**PROBLEM TO SOLVE**
Drop every picture and give the entries back exactly.

(Before-and-after scene images)
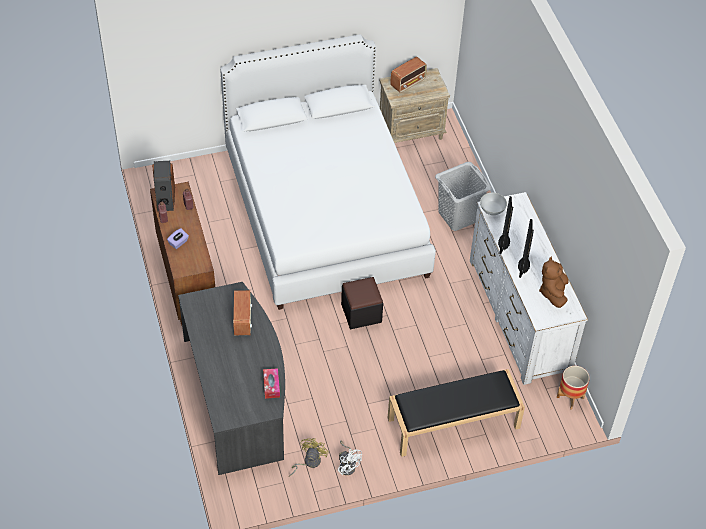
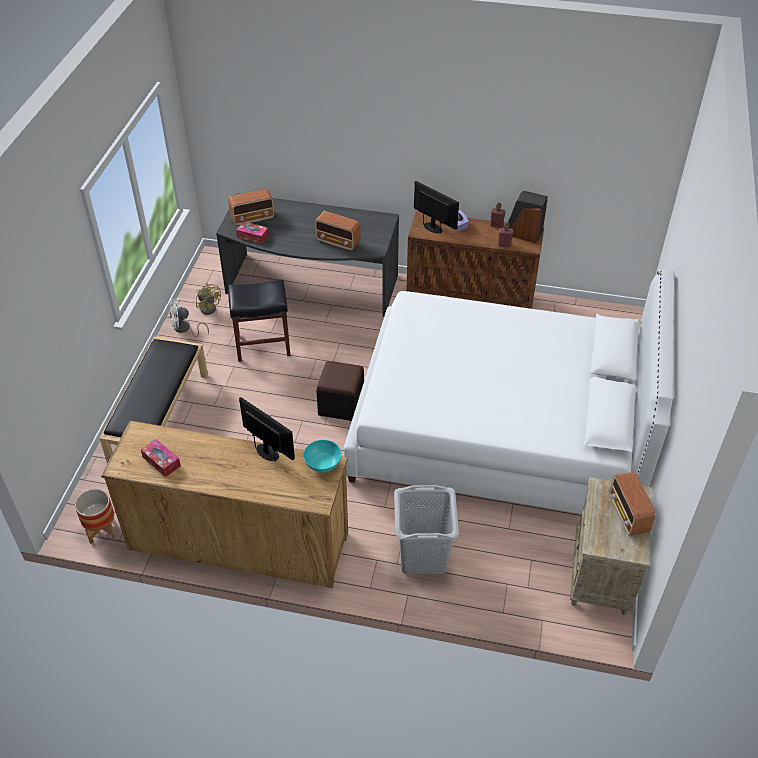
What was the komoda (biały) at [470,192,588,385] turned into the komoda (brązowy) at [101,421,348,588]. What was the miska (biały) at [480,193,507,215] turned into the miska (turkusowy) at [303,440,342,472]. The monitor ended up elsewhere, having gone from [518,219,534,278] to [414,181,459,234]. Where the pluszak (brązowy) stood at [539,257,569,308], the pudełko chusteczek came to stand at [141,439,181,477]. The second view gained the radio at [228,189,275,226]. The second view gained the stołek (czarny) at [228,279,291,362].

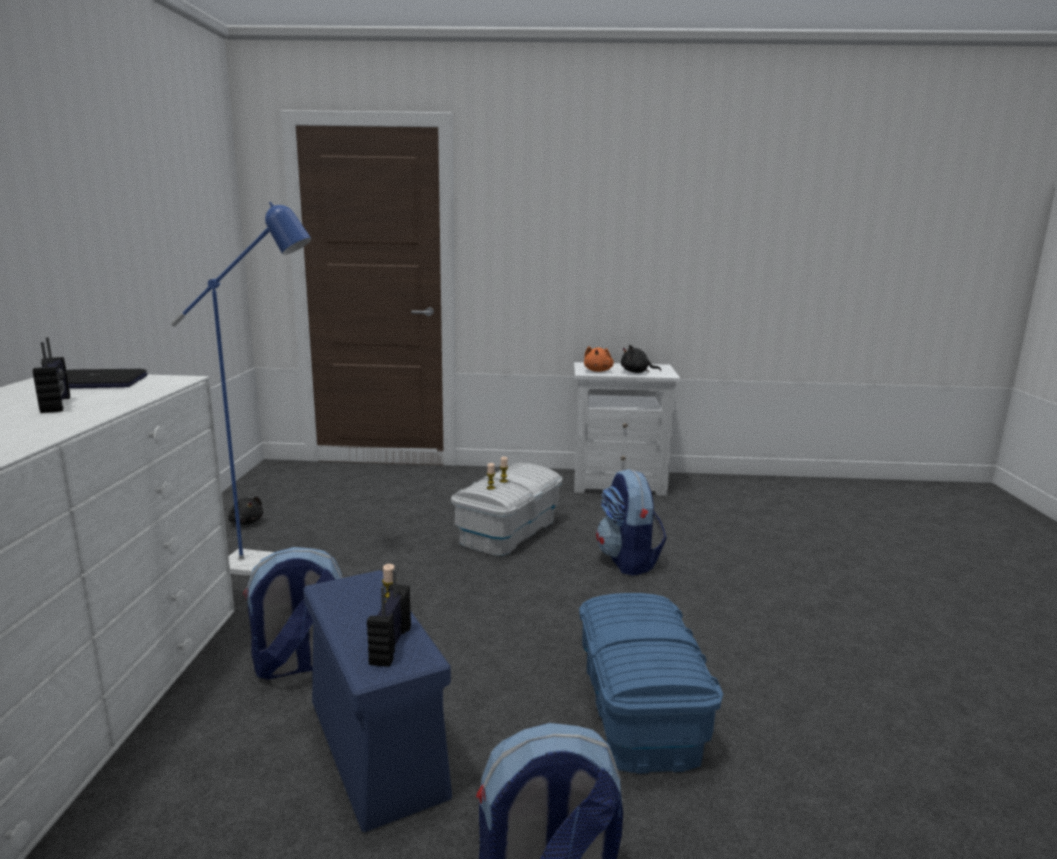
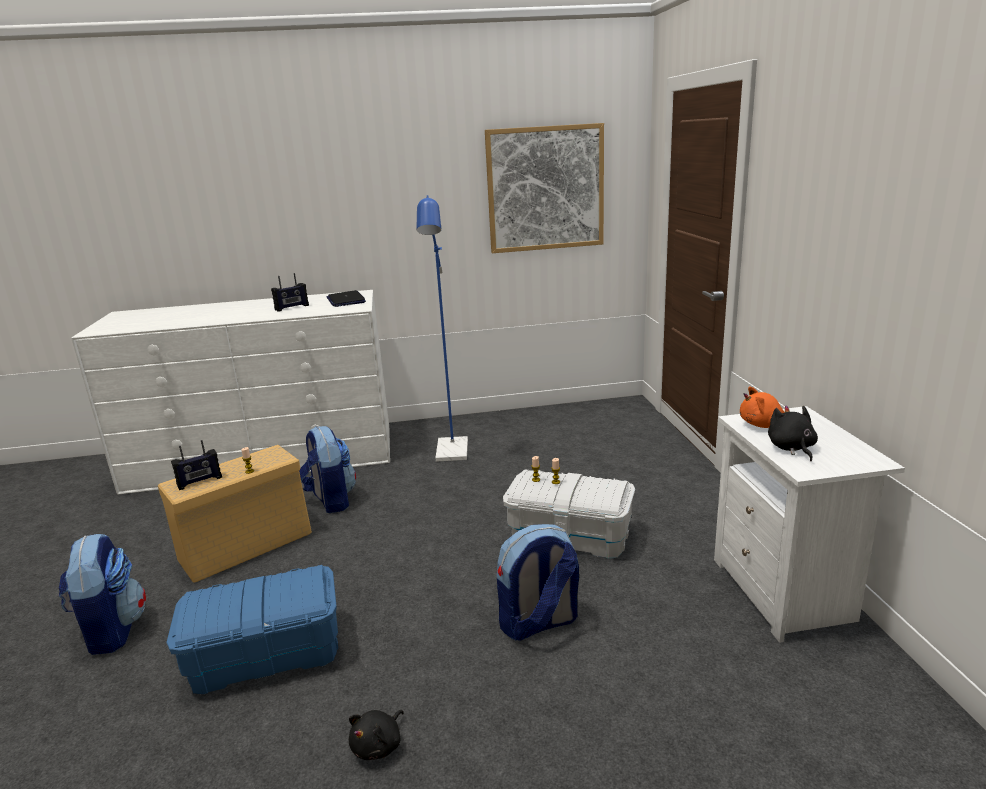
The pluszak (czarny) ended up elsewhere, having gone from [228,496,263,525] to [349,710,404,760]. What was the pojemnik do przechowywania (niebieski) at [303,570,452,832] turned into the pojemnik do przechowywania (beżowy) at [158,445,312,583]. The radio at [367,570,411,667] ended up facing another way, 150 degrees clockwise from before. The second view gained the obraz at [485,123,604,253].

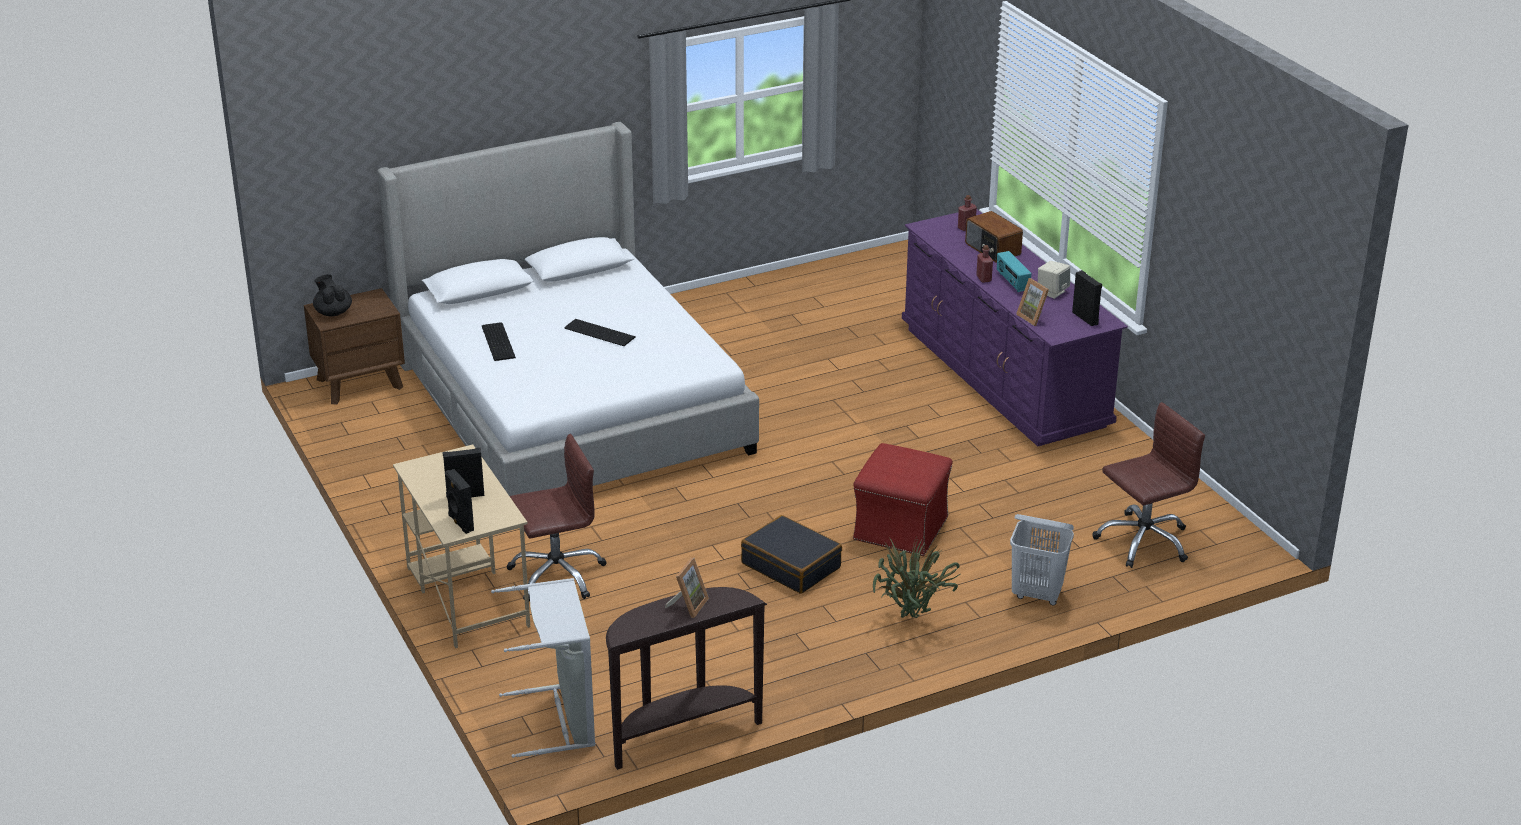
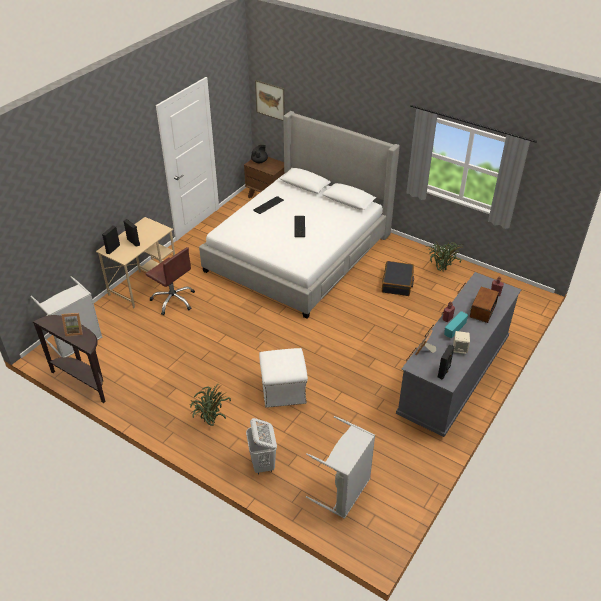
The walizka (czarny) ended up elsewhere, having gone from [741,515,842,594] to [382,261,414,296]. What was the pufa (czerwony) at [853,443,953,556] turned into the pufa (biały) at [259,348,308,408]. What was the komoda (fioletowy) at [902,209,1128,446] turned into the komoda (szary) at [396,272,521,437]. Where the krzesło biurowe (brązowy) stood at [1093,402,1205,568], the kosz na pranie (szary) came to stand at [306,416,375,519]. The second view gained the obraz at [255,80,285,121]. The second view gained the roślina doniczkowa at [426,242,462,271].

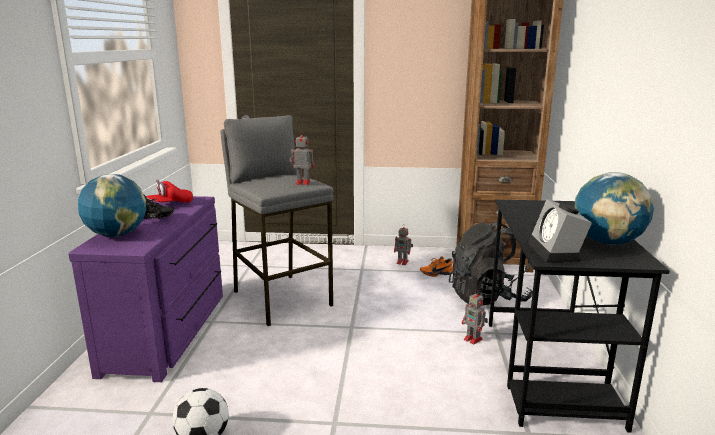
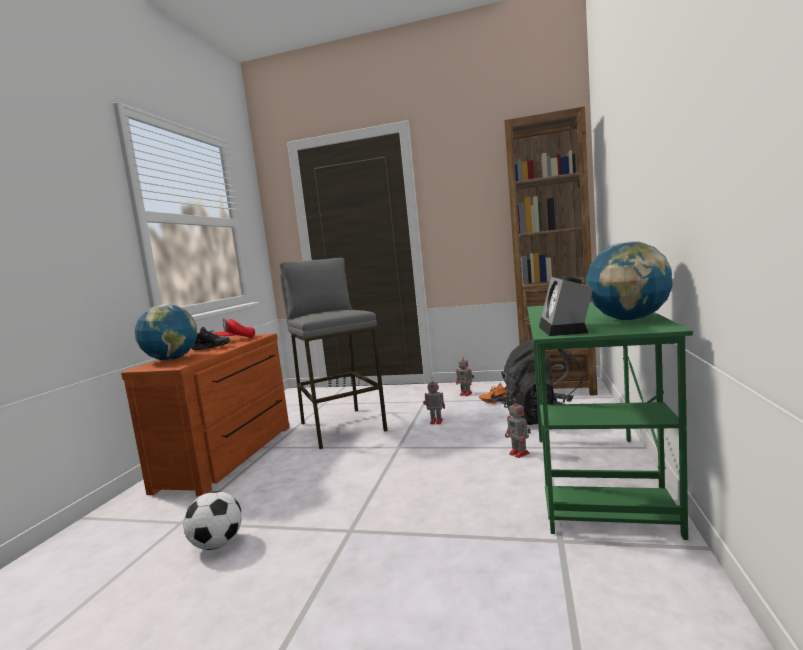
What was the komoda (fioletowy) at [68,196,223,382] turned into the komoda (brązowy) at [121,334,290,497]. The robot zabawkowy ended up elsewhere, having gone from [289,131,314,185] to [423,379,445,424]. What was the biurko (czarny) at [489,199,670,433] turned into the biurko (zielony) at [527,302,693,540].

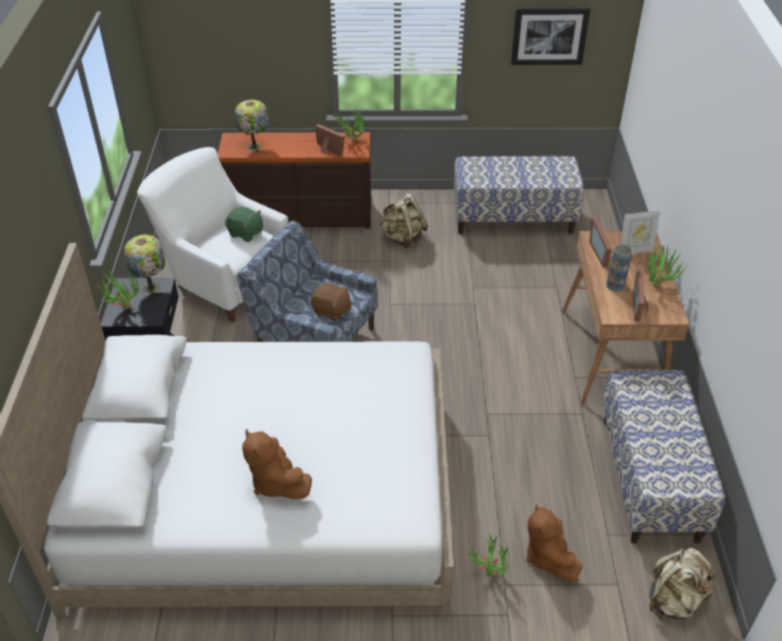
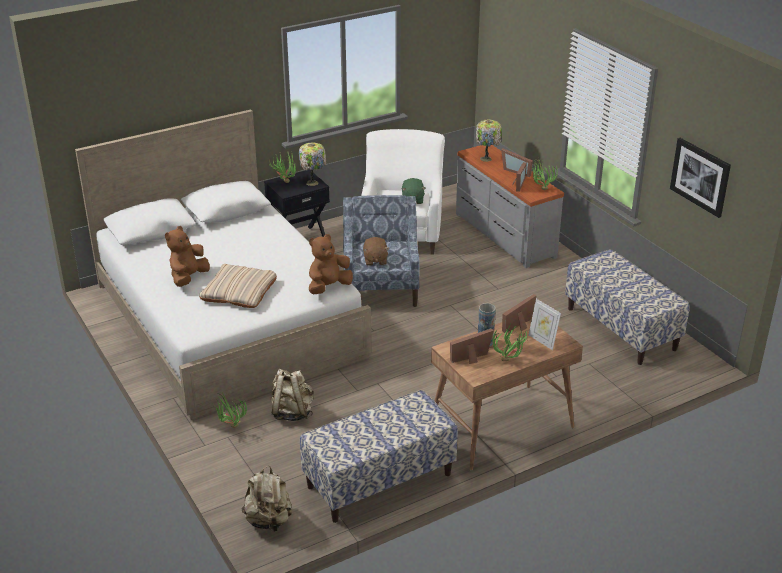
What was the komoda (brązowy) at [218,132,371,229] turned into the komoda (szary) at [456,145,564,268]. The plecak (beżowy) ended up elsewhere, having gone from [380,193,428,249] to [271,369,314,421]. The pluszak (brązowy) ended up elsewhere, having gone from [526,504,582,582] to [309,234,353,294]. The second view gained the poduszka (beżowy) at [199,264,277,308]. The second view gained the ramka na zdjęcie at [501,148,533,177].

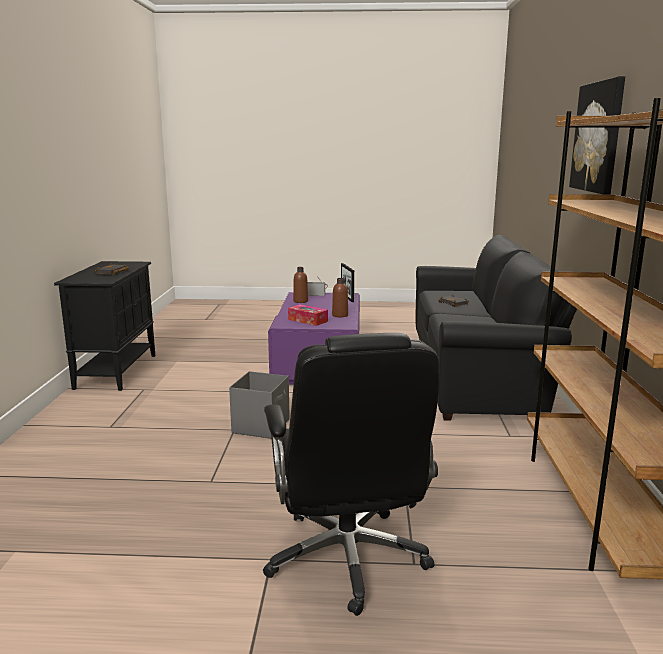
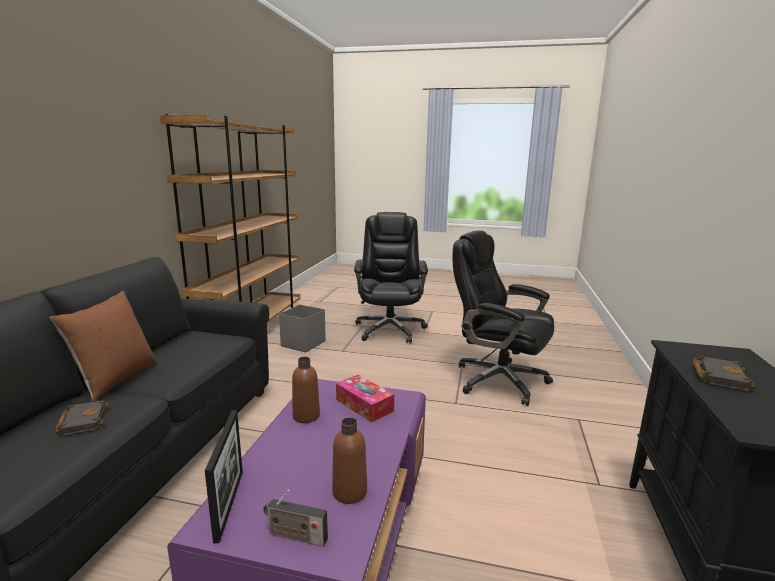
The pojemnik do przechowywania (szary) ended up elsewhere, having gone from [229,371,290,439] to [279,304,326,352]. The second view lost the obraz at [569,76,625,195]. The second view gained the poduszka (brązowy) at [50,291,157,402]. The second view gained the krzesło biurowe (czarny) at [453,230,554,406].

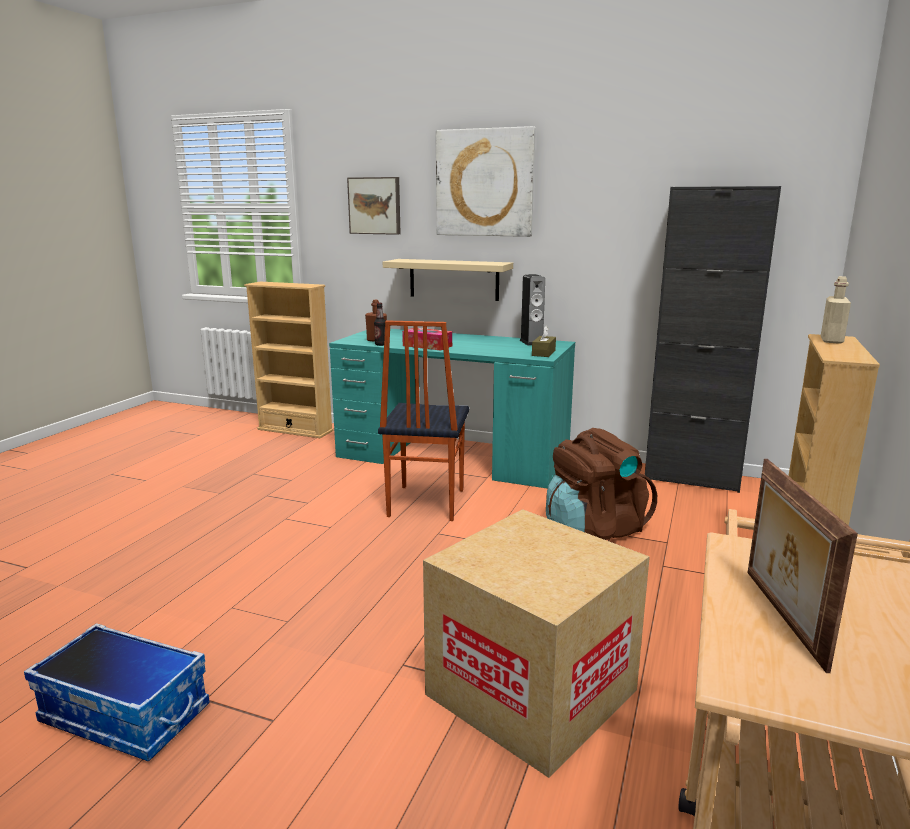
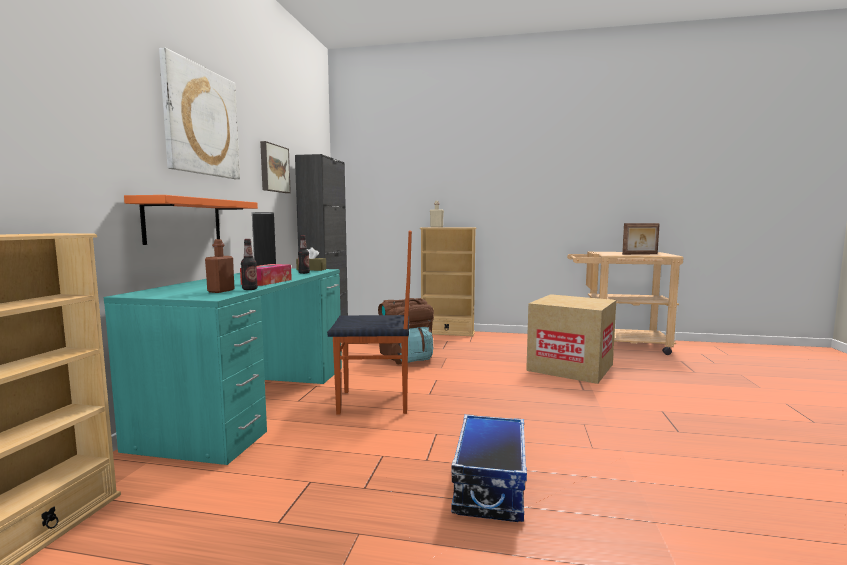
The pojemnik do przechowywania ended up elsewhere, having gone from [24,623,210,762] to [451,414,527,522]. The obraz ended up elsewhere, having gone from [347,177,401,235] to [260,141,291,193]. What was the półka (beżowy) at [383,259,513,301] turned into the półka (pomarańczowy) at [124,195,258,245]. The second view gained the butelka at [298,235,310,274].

**SOLUTION FOR THIS TASK**
What was the komoda (biały) at [470,192,588,385] turned into the komoda (brązowy) at [101,421,348,588]. What was the miska (biały) at [480,193,507,215] turned into the miska (turkusowy) at [303,440,342,472]. The monitor ended up elsewhere, having gone from [518,219,534,278] to [414,181,459,234]. Where the pluszak (brązowy) stood at [539,257,569,308], the pudełko chusteczek came to stand at [141,439,181,477]. The second view gained the radio at [228,189,275,226]. The second view gained the stołek (czarny) at [228,279,291,362].

The pluszak (czarny) ended up elsewhere, having gone from [228,496,263,525] to [349,710,404,760]. What was the pojemnik do przechowywania (niebieski) at [303,570,452,832] turned into the pojemnik do przechowywania (beżowy) at [158,445,312,583]. The radio at [367,570,411,667] ended up facing another way, 150 degrees clockwise from before. The second view gained the obraz at [485,123,604,253].

The walizka (czarny) ended up elsewhere, having gone from [741,515,842,594] to [382,261,414,296]. What was the pufa (czerwony) at [853,443,953,556] turned into the pufa (biały) at [259,348,308,408]. What was the komoda (fioletowy) at [902,209,1128,446] turned into the komoda (szary) at [396,272,521,437]. Where the krzesło biurowe (brązowy) stood at [1093,402,1205,568], the kosz na pranie (szary) came to stand at [306,416,375,519]. The second view gained the obraz at [255,80,285,121]. The second view gained the roślina doniczkowa at [426,242,462,271].

What was the komoda (fioletowy) at [68,196,223,382] turned into the komoda (brązowy) at [121,334,290,497]. The robot zabawkowy ended up elsewhere, having gone from [289,131,314,185] to [423,379,445,424]. What was the biurko (czarny) at [489,199,670,433] turned into the biurko (zielony) at [527,302,693,540].

What was the komoda (brązowy) at [218,132,371,229] turned into the komoda (szary) at [456,145,564,268]. The plecak (beżowy) ended up elsewhere, having gone from [380,193,428,249] to [271,369,314,421]. The pluszak (brązowy) ended up elsewhere, having gone from [526,504,582,582] to [309,234,353,294]. The second view gained the poduszka (beżowy) at [199,264,277,308]. The second view gained the ramka na zdjęcie at [501,148,533,177].

The pojemnik do przechowywania (szary) ended up elsewhere, having gone from [229,371,290,439] to [279,304,326,352]. The second view lost the obraz at [569,76,625,195]. The second view gained the poduszka (brązowy) at [50,291,157,402]. The second view gained the krzesło biurowe (czarny) at [453,230,554,406].

The pojemnik do przechowywania ended up elsewhere, having gone from [24,623,210,762] to [451,414,527,522]. The obraz ended up elsewhere, having gone from [347,177,401,235] to [260,141,291,193]. What was the półka (beżowy) at [383,259,513,301] turned into the półka (pomarańczowy) at [124,195,258,245]. The second view gained the butelka at [298,235,310,274].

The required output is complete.